Adequate interpretation of the data presented in this publication requires acknowledgement of various limitations. The primary purpose of the IPCAF is to enable healthcare facilities to perform a self-assessment of the local situation regarding IPC, not to generate national reference data. Comparisons between countries and healthcare systems are therefore only possible with significant restrictions. The NRZ is responsible for organizing surveillance in Germany, and the KISS network is a German institution. Therefore, collection of data from other countries is not the primary purpose of a survey issued by the NRZ. However, due to the large number of hospitals from Austria participating in the KISS network (approximately 40% of all acute care hospitals in Austria) and in this survey (around 25% of all acute care hospitals in Austria) [29], careful extrapolations to the overall situation in Austrian acute care hospitals appear justified. Nevertheless, it has to be noted that survey participation was on voluntary basis, therefore, facilities with a high interest in IPC may be overrepresented. This could lead to an overestimation of the state of IPC implementation in Austrian hospitals.

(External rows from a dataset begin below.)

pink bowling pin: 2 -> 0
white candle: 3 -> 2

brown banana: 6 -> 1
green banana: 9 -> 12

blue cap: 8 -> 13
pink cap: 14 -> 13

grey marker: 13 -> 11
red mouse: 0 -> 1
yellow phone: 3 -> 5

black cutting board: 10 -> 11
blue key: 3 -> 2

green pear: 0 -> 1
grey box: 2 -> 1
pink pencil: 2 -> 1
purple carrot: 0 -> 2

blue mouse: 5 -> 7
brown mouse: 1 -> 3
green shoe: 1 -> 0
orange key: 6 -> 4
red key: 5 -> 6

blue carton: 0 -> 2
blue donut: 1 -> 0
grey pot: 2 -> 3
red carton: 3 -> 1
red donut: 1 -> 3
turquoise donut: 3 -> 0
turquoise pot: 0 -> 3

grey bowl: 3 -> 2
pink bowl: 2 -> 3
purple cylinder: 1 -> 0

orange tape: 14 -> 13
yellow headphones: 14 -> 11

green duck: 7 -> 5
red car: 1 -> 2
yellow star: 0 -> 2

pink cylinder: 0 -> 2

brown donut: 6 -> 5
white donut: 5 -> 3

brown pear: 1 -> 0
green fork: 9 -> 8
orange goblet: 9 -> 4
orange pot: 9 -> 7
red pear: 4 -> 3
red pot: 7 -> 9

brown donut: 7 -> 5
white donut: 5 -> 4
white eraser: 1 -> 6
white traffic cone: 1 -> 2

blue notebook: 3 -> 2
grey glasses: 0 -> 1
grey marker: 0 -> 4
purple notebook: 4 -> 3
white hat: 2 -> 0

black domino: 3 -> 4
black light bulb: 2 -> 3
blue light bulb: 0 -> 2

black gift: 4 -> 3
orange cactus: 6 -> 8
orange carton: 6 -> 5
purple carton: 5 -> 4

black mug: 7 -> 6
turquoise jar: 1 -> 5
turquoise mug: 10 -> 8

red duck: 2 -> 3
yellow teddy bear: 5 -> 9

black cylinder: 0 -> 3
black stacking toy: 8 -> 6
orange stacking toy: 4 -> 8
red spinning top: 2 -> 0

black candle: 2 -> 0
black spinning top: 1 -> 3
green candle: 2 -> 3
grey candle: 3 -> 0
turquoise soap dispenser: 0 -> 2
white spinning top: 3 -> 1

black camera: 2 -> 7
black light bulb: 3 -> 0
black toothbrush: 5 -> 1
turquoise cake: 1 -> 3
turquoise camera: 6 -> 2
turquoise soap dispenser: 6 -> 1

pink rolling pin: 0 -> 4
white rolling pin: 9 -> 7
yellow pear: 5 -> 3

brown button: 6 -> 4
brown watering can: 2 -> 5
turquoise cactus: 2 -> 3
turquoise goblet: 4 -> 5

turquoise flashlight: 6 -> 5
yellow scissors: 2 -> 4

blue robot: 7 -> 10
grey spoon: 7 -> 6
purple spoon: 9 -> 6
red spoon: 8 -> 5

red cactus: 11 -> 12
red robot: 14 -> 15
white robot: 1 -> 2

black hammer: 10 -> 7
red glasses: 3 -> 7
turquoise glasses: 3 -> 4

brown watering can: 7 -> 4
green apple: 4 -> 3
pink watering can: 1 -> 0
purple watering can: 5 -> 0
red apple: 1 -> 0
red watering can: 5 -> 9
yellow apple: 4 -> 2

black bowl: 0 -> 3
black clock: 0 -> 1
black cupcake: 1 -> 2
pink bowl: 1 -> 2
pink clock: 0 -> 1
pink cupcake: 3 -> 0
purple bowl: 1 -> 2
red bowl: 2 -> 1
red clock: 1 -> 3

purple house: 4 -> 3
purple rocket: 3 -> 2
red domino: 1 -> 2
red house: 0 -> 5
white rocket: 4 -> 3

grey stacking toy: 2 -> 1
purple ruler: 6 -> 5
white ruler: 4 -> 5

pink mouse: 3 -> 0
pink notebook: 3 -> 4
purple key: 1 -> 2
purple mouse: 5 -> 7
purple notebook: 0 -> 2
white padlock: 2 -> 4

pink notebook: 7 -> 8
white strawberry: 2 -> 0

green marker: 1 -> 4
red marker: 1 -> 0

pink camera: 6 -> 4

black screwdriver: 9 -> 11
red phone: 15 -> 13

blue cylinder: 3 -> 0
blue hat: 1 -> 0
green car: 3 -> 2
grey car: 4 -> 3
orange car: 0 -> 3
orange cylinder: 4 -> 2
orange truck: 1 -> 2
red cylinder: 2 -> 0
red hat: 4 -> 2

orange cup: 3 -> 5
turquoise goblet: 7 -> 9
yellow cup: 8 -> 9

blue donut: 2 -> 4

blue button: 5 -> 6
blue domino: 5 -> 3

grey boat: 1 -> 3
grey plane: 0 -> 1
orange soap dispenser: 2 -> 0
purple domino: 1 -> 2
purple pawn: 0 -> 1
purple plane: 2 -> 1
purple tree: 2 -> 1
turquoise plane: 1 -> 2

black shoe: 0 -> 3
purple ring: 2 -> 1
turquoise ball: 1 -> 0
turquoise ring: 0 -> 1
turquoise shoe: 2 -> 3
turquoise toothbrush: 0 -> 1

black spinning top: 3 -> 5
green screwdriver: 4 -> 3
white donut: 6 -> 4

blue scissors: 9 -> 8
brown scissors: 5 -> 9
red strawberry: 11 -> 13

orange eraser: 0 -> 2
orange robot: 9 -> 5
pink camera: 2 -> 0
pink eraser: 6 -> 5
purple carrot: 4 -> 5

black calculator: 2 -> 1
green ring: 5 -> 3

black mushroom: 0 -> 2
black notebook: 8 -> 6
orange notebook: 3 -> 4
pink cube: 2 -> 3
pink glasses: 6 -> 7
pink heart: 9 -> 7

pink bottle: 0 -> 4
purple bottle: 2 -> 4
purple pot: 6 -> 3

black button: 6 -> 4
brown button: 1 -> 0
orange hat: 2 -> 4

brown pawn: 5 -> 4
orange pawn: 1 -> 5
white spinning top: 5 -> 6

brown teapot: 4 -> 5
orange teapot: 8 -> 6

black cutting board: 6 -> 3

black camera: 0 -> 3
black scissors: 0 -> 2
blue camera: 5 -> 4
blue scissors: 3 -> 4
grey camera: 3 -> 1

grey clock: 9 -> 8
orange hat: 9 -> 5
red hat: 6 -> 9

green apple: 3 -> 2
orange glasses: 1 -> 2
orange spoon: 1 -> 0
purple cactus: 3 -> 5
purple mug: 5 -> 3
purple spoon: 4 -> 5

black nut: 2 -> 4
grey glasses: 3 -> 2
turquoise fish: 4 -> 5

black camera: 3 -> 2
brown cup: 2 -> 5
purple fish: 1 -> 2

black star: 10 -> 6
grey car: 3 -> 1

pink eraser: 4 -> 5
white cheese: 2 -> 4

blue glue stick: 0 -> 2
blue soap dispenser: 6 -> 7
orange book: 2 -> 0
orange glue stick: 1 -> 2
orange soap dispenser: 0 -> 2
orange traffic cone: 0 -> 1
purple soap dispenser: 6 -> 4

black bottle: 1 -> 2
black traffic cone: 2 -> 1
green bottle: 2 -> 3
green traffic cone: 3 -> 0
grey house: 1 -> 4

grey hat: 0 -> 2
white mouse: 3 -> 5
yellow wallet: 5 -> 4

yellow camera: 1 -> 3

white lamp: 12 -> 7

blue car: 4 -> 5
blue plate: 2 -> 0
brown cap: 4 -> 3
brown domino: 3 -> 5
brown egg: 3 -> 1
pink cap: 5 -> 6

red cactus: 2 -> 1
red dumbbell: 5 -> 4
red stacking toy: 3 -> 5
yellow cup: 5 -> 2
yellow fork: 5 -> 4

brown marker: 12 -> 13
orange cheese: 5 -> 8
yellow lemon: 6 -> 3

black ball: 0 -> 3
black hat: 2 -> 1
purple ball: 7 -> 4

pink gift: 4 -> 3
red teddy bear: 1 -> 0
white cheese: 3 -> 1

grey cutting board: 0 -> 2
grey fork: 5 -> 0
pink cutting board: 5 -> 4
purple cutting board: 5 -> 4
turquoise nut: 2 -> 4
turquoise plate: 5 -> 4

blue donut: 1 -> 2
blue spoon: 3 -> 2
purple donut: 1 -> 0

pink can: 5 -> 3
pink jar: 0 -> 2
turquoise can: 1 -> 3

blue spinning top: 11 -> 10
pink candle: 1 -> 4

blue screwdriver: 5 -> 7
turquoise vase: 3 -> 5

Proper utilization of the IPCAF required a deep understanding of the WHO terminology and underlying concepts. Despite providing footnotes and online support, concepts such as multimodal strategies, may have been misunderstood, and therefore certain data not reported correctly. Furthermore, selected questions of the IPCAF may have been deemed as compromising by some hospitals, which could lead to biased reporting in some cases. However, to decrease the incentive for wishful reporting and to comply with data protection restrictions, the IPCAF survey did not collect structural hospital information (e.g. number of beds, hospital type, and hospital ownership). Regarding data collection, it has to be acknowledged that the web-based mode of data entry did not allow for retroactively correcting entered data after completion of the survey. This may explain some surprising results.

Conclusion

Overall, IPC structures and processes are at a relatively high level in Austria, especially with regard to IPC guidelines and certain aspects of HAI surveillance. Potentials for improvement were seen particularly with regard to multimodal strategies for implementation of IPC interventions, IPC education and training, staffing with IPC professionals and other healthcare workers, as well as involvement of relevant stakeholders. A comparison with data from a national survey in Germany using the IPCAF revealed many similarities. Overall implementation of IPC structures and processes in Austria was found to be at a slightly lower level than in Germany. Alike the survey conducted in Germany, the data gathered from Austrian hospitals showed that the IPCAF is a useful tool to evaluate IPC standards and uncover deficits even in high-income settings. Repeated application of the IPCAF should be encouraged in all healthcare settings to observe changes and trends and develop tailor-made strategies at promoting IPC.